EXERCISE DESCRIPTION :: Search the material below for the word "Style". Copy every line where it is found.

RECORDS SHOWN ::
━━━━

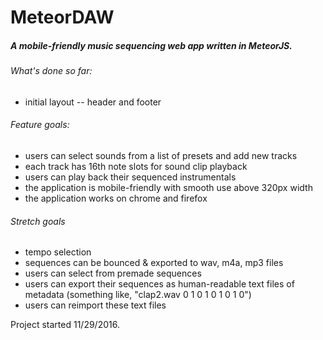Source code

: # MeteorDAW

##### A mobile-friendly music sequencing web app written in MeteorJS. 


###### What's done so far:
- initial layout -- header and footer

###### Feature goals:
- users can select sounds from a list of presets and add new tracks
- each track has 16th note slots for sound clip playback
- users can play back their sequenced instrumentals
- the application is mobile-friendly with smooth use above 320px width
- the application works on chrome and firefox

###### Stretch goals
- tempo selection
- sequences can be bounced & exported to wav, m4a, mp3 files
- users can select from premade sequences 
- users can export their sequences as human-readable text files of metadata (something like, "clap2.wav 0 1 0 1 0 1 0 1 0")
- users can reimport these text files

Project started 11/29/2016.
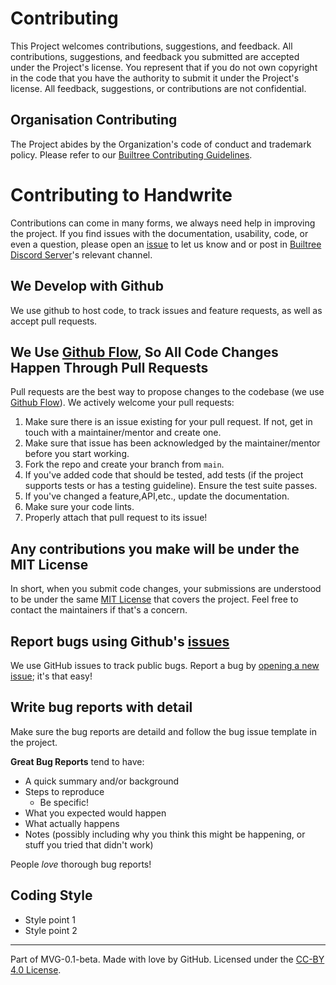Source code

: # Contributing

This Project welcomes contributions, suggestions, and feedback. All contributions, suggestions, and feedback you submitted are accepted under the Project's license. You represent that if you do not own copyright in the code that you have the authority to submit it under the Project's license. All feedback, suggestions, or contributions are not confidential.

## Organisation Contributing
The Project abides by the Organization's code of conduct and trademark policy. Please refer to our [Builtree Contributing Guidelines](https://github.com/bui`ltree/builtree/blob/main/governance/CODE-OF-CONDUCT.md).

# Contributing to Handwrite

Contributions can come in many forms, we always need help in improving the project. If you find issues with the documentation, usability, code, or even a question, please open an [issue](https://github.com/builtree/handwrite/issues) to let us know and or post in [Builtree Discord Server](https://discord.gg/9BtRZhJb9G)'s relevant channel.

## We Develop with Github
We use github to host code, to track issues and feature requests, as well as accept pull requests.

## We Use [Github Flow](https://docs.github.com/en/get-started/quickstart/github-flow), So All Code Changes Happen Through Pull Requests
Pull requests are the best way to propose changes to the codebase (we use [Github Flow](https://docs.github.com/en/get-started/quickstart/github-flow)). We actively welcome your pull requests:

1. Make sure there is an issue existing for your pull request. If not, get in touch with a maintainer/mentor and create one.
2. Make sure that issue has been acknowledged by the maintainer/mentor before you start working.
3. Fork the repo and create your branch from `main`.
4. If you've added code that should be tested, add tests (if the project supports tests or has a testing guideline). Ensure the test suite passes.
5. If you've changed a feature,API,etc., update the documentation.
6. Make sure your code lints.
7. Properly attach that pull request to its issue!

## Any contributions you make will be under the MIT License
In short, when you submit code changes, your submissions are understood to be under the same [MIT License](./LICENSE) that covers the project. Feel free to contact the maintainers if that's a concern.

## Report bugs using Github's [issues](https://github.com/builtree/handwrite/issues)
We use GitHub issues to track public bugs. Report a bug by [opening a new issue](https://github.com/builtree/handwrite/issues/new/choose); it's that easy!

## Write bug reports with detail
Make sure the bug reports are detaild and follow the bug issue template in the project.

**Great Bug Reports** tend to have:

- A quick summary and/or background
- Steps to reproduce
  - Be specific!
- What you expected would happen
- What actually happens
- Notes (possibly including why you think this might be happening, or stuff you tried that didn't work)

People *love* thorough bug reports!

## Coding Style

* Style point 1
* Style point 2

---
Part of MVG-0.1-beta.
Made with love by GitHub. Licensed under the [CC-BY 4.0 License](https://creativecommons.org/licenses/by-sa/4.0/).
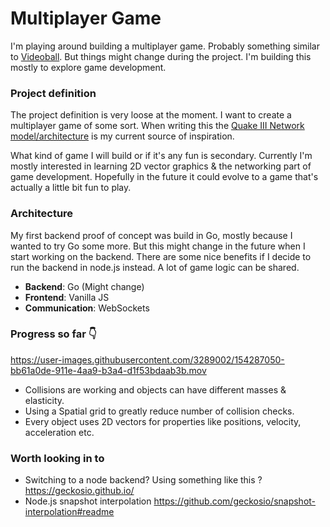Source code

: # Multiplayer Game

I'm playing around building a multiplayer game. Probably something similar to [Videoball](https://store.steampowered.com/app/277390/VIDEOBALL/). But things might change during the project. I'm building this mostly to explore game development.


### Project definition

The project definition is very loose at the moment. I want to create a multiplayer game of some sort. When writing this the [Quake III Network model/architecture](https://fabiensanglard.net/quake3/network.php) is my current source of inspiration. 

What kind of game I will build or if it's any fun is secondary. Currently I'm mostly interested in learning 2D vector graphics & the networking part of game development. Hopefully in the future it could evolve to a game that's actually a little bit fun to play. 



### Architecture

My first backend proof of concept was build in Go, mostly because I wanted to try Go some more. But this might change in the future when I start working on the backend. There are some nice benefits if I decide to run the backend in node.js instead. A lot of game logic can be shared.

- **Backend**: Go (Might change)
- **Frontend**: Vanilla JS
- **Communication**: WebSockets 


### Progress so far 👇

https://user-images.githubusercontent.com/3289002/154287050-bb61a0de-911e-4aa9-b3a4-d1f53bdaab3b.mov
 
- Collisions are working and objects can have different masses & elasticity.
- Using a Spatial grid to greatly reduce number of collision checks.
- Every object uses 2D vectors for properties like positions, velocity, acceleration etc.


### Worth looking in to
- Switching to a node backend? Using something like this ? https://geckosio.github.io/
- Node.js snapshot interpolation https://github.com/geckosio/snapshot-interpolation#readme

━━━━

RESPONSE AREA ::
## Coding Style
* Style point 1
* Style point 2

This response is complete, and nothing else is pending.